■ **条目列表**:
━━━━━━
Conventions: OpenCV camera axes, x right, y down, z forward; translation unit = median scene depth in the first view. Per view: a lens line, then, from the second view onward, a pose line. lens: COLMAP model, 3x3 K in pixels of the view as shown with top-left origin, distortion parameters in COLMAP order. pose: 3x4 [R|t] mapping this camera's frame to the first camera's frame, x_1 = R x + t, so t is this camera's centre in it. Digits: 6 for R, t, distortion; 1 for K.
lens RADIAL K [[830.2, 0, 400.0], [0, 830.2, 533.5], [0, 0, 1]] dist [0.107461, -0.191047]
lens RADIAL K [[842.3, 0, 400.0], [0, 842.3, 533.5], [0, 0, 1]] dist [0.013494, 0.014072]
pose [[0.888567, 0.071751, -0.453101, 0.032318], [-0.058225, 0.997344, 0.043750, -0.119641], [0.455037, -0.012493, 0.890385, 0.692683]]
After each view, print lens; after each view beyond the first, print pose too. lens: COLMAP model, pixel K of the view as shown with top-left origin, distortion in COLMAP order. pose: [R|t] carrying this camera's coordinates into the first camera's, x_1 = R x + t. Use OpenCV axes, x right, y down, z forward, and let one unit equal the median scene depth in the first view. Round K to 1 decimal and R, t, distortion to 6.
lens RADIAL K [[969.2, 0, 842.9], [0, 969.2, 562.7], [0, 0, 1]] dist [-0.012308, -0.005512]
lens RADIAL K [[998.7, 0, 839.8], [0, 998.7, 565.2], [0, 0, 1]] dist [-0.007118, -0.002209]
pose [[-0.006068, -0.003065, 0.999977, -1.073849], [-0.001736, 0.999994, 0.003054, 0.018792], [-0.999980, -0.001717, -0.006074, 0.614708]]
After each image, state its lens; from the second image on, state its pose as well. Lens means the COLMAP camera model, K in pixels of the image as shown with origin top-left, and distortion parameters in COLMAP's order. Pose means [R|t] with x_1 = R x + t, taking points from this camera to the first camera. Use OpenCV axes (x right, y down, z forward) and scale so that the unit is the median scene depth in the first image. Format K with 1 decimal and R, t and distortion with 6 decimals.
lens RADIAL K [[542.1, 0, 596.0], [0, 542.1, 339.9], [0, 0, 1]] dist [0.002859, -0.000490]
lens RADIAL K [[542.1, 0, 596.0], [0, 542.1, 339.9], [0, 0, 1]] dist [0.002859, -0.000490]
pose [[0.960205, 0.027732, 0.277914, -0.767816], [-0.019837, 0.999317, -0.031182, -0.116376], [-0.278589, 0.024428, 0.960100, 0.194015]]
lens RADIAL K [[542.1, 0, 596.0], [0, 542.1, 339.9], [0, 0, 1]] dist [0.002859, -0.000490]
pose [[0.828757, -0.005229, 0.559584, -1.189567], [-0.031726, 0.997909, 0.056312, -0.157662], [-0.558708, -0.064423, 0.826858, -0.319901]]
━━━━━━
■ **任务说明**:
重新输出以上全部条目，将其中每一处“distortion”替换为“lens distortion”，其余内容一律不变。

■ **答案**:
Conventions: OpenCV camera axes, x right, y down, z forward; translation unit = median scene depth in the first view. Per view: a lens line, then, from the second view onward, a pose line. lens: COLMAP model, 3x3 K in pixels of the view as shown with top-left origin, lens distortion parameters in COLMAP order. pose: 3x4 [R|t] mapping this camera's frame to the first camera's frame, x_1 = R x + t, so t is this camera's centre in it. Digits: 6 for R, t, lens distortion; 1 for K.
lens RADIAL K [[830.2, 0, 400.0], [0, 830.2, 533.5], [0, 0, 1]] dist [0.107461, -0.191047]
lens RADIAL K [[842.3, 0, 400.0], [0, 842.3, 533.5], [0, 0, 1]] dist [0.013494, 0.014072]
pose [[0.888567, 0.071751, -0.453101, 0.032318], [-0.058225, 0.997344, 0.043750, -0.119641], [0.455037, -0.012493, 0.890385, 0.692683]]
After each view, print lens; after each view beyond the first, print pose too. lens: COLMAP model, pixel K of the view as shown with top-left origin, lens distortion in COLMAP order. pose: [R|t] carrying this camera's coordinates into the first camera's, x_1 = R x + t. Use OpenCV axes, x right, y down, z forward, and let one unit equal the median scene depth in the first view. Round K to 1 decimal and R, t, lens distortion to 6.
lens RADIAL K [[969.2, 0, 842.9], [0, 969.2, 562.7], [0, 0, 1]] dist [-0.012308, -0.005512]
lens RADIAL K [[998.7, 0, 839.8], [0, 998.7, 565.2], [0, 0, 1]] dist [-0.007118, -0.002209]
pose [[-0.006068, -0.003065, 0.999977, -1.073849], [-0.001736, 0.999994, 0.003054, 0.018792], [-0.999980, -0.001717, -0.006074, 0.614708]]
After each image, state its lens; from the second image on, state its pose as well. Lens means the COLMAP camera model, K in pixels of the image as shown with origin top-left, and lens distortion parameters in COLMAP's order. Pose means [R|t] with x_1 = R x + t, taking points from this camera to the first camera. Use OpenCV axes (x right, y down, z forward) and scale so that the unit is the median scene depth in the first image. Format K with 1 decimal and R, t and lens distortion with 6 decimals.
lens RADIAL K [[542.1, 0, 596.0], [0, 542.1, 339.9], [0, 0, 1]] dist [0.002859, -0.000490]
lens RADIAL K [[542.1, 0, 596.0], [0, 542.1, 339.9], [0, 0, 1]] dist [0.002859, -0.000490]
pose [[0.960205, 0.027732, 0.277914, -0.767816], [-0.019837, 0.999317, -0.031182, -0.116376], [-0.278589, 0.024428, 0.960100, 0.194015]]
lens RADIAL K [[542.1, 0, 596.0], [0, 542.1, 339.9], [0, 0, 1]] dist [0.002859, -0.000490]
pose [[0.828757, -0.005229, 0.559584, -1.189567], [-0.031726, 0.997909, 0.056312, -0.157662], [-0.558708, -0.064423, 0.826858, -0.319901]]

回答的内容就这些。